Re: Occupy America My main issue with these protests is the targeting of individuals and the scapegoating going on. Just because some of these Wall Street executives were crooked and ran firms into the ground doesn't mean all were. And just because some of the 1% are terrible greedy people doesn't mean all rich people need to be vilified. I mean, this recent branch of the protest where they are marching and protesting outside of people's houses, the "Millionaire's March". Its ridiculous. The people they are protesting? Jamie Dimon, who arguably was the most admirable of the bank CEOs during the crisis and who was one of them who didn't fuck shit up. Chase didn't want TARP funds but basically was forced to accept them by the government so that it didn't seem that funds were being selectively distributed. Then Chase used those funds to expand their business and they were among the first to pay the funds back. But sure, lets vilify him John Paulson? The man runs a brilliant hedge fund and made money during the crisis cause he wasn't an idiot. He was one of the few people not involved in the subprime mess, but yes, lets hate on him. And fucking Rupert Murdoch? I mean, he's kind of a douche, but a misguided target during this whole mess.

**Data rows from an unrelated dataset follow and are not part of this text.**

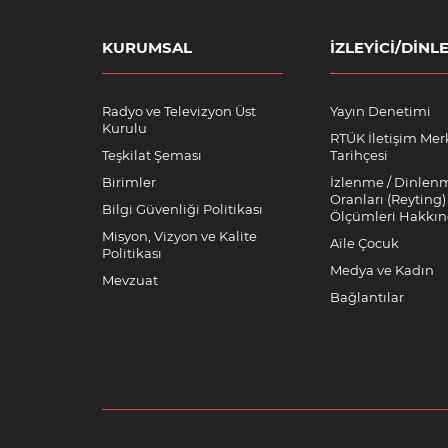
KURUMSAL
İZLEYICI/DINLE
Radyo ve Televizyon Üst
Yayın Denetimi
Kurulu
RTÜK İletişim Mer
Teşkilat Şeması
Tarihçesi
Birimler
İzlenme / Dinlen
Oranları (Reyting)
Bilgi Güvenliği Politikası
Ölçümleri Hakkı
Misyon, Vizyon ve Kalite
Aile Çocuk
Politikası
Medya ve Kadın
Mevzuat
Bağlantılar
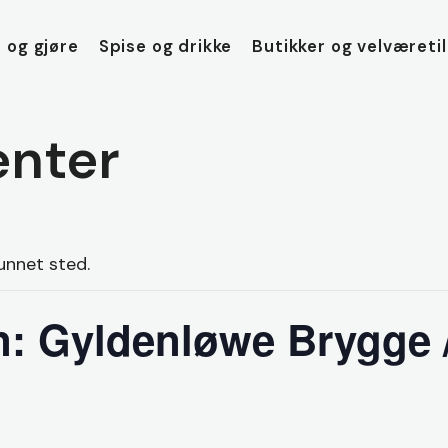
 og gjøre
Spise og drikke
Butikker og velværeti
nter
unnet sted.
n: Gyldenløwe Brygge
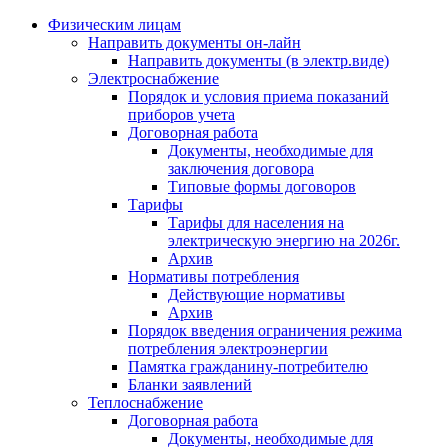
Физическим лицам
Направить документы он-лайн
Направить документы (в электр.виде)
Электроснабжение
Порядок и условия приема показаний
приборов учета
Договорная работа
Документы, необходимые для
заключения договора
Типовые формы договоров
Тарифы
Тарифы для населения на
электрическую энергию на 2026г.
Архив
Нормативы потребления
Действующие нормативы
Архив
Порядок введения ограничения режима
потребления электроэнергии
Памятка гражданину-потребителю
Бланки заявлений
Теплоснабжение
Договорная работа
Документы, необходимые для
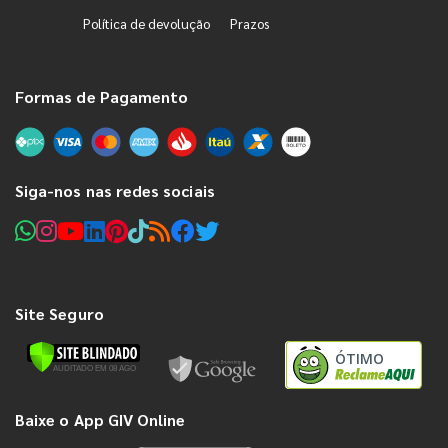
Política de devolução
Prazos
Formas de Pagamento
Siga-nos nas redes sociais
Site Seguro
ÓTIMO
Baixe o App GIV Online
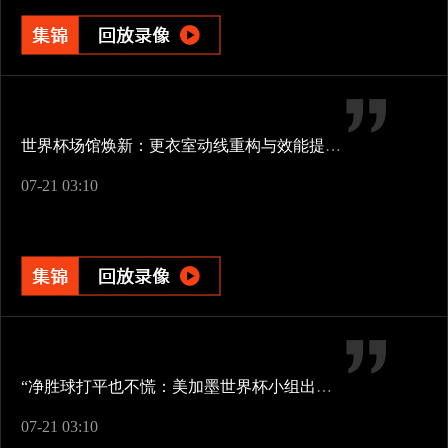
世界杯场馆焕新：更衣室动线重构与效能提升方案
07-21 03:10
“净胜球打平也不慌：美加墨世界杯小组出线新规一图看懂”
07-21 03:10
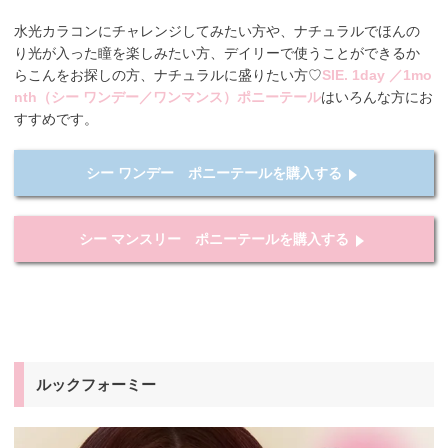
水光カラコンにチャレンジしてみたい方や、ナチュラルでほんの
り光が入った瞳を楽しみたい方、デイリーで使うことができるか
らこんをお探しの方、ナチュラルに盛りたい方♡
SIE. 1day ／1mo
nth（シー ワンデー／ワンマンス）ポニーテール
はいろんな方にお
すすめです。
シー ワンデー ポニーテールを購入する
シー マンスリー ポニーテールを購入する
ルックフォーミー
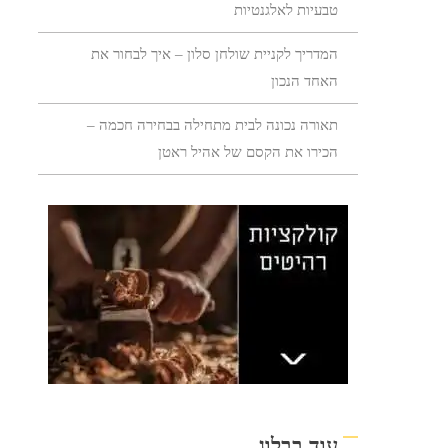
טבעיות לאלגנטיות
המדריך לקניית שולחן סלון – איך לבחור את
האחד הנכון
תאורה נכונה לבית מתחילה בבחירה חכמה –
הכירו את הקסם של אהיל ראטן
עוד בבלוג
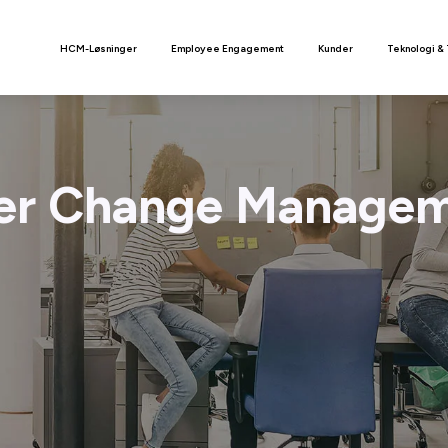
n
HCM-Løsninger
Employee Engagement
Kunder
Teknologi &
er Change Manage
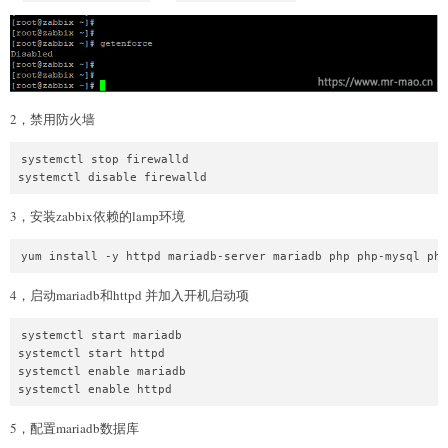
2，禁用防火墙
systemctl stop firewalld

systemctl disable firewalld
3，安装zabbix依赖的lamp环境
yum install -y httpd mariadb-server mariadb php php-mysql php
4，启动mariadb和httpd 并加入开机启动项
systemctl start mariadb

systemctl start httpd

systemctl enable mariadb

systemctl enable httpd
5，配置mariadb数据库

Bottom line, alot of rich people, the 1% if you will, are paying the taxes they are and doing what the will because the government allows it. Bitch about the government, the tax structure, the wasted spending, but don't boil this down to a personal level where there is animosity for people just because they have money and are successful. Now the majority of the people on this board don't have that mentality cause this discussion has been for the most pair level headed and commendable from both sides. But so many of these Occupy Wall Street morons, especially the younger patchouli smelling idiots and students, have this Eat the Rich mindset where simply having a large bank account makes you a deplorable personal and a dishonest bastard. That mode of thinking disgusts me.